→ **Aim of the task**
Note each line of the listing that contains the string "unserer", and copy it.
=-=-=
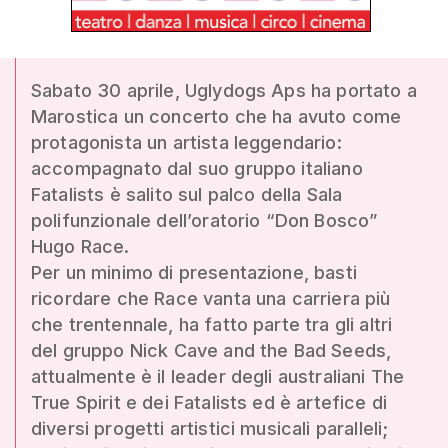
Sabato 30 aprile, Uglydogs Aps ha portato a
Marostica un concerto che ha avuto come
protagonista un artista leggendario:
accompagnato dal suo gruppo italiano
Fatalists è salito sul palco della Sala
polifunzionale dell’oratorio “Don Bosco”
Hugo Race.
Per un minimo di presentazione, basti
ricordare che Race vanta una carriera più
che trentennale, ha fatto parte tra gli altri
del gruppo Nick Cave and the Bad Seeds,
attualmente è il leader degli australiani The
True Spirit e dei Fatalists ed è artefice di
diversi progetti artistici musicali paralleli;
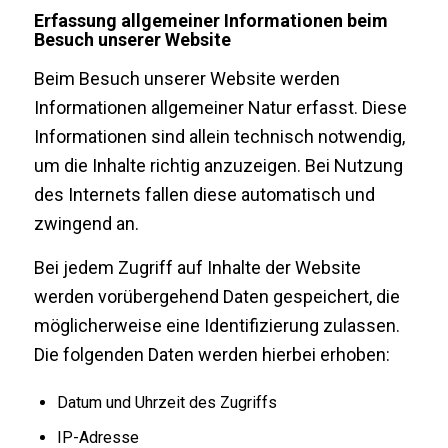
Erfassung allgemeiner Informationen beim
Besuch unserer Website
Beim Besuch unserer Website werden
Informationen allgemeiner Natur erfasst. Diese
Informationen sind allein technisch notwendig,
um die Inhalte richtig anzuzeigen. Bei Nutzung
des Internets fallen diese automatisch und
zwingend an.
Bei jedem Zugriff auf Inhalte der Website
werden vorübergehend Daten gespeichert, die
möglicherweise eine Identifizierung zulassen.
Die folgenden Daten werden hierbei erhoben:
Datum und Uhrzeit des Zugriffs
IP-Adresse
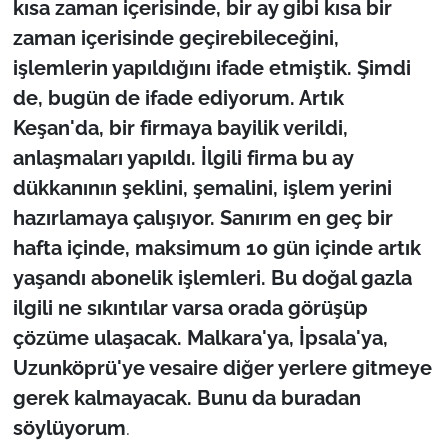
kısa zaman içerisinde, bir ay gibi kısa bir
zaman içerisinde geçirebileceğini,
işlemlerin yapıldığını ifade etmiştik. Şimdi
de, bugün de ifade ediyorum. Artık
Keşan'da, bir firmaya bayilik verildi,
anlaşmaları yapıldı. İlgili firma bu ay
dükkanının şeklini, şemalini, işlem yerini
hazırlamaya çalışıyor. Sanırım en geç bir
hafta içinde, maksimum 10 gün içinde artık
yaşandı abonelik işlemleri. Bu doğal gazla
ilgili ne sıkıntılar varsa orada görüşüp
çözüme ulaşacak. Malkara'ya, İpsala'ya,
Uzunköprü'ye vesaire diğer yerlere gitmeye
gerek kalmayacak. Bunu da buradan
söylüyorum
.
=-=-=
→ **Output below**
Besuch unserer Website
Beim Besuch unserer Website werden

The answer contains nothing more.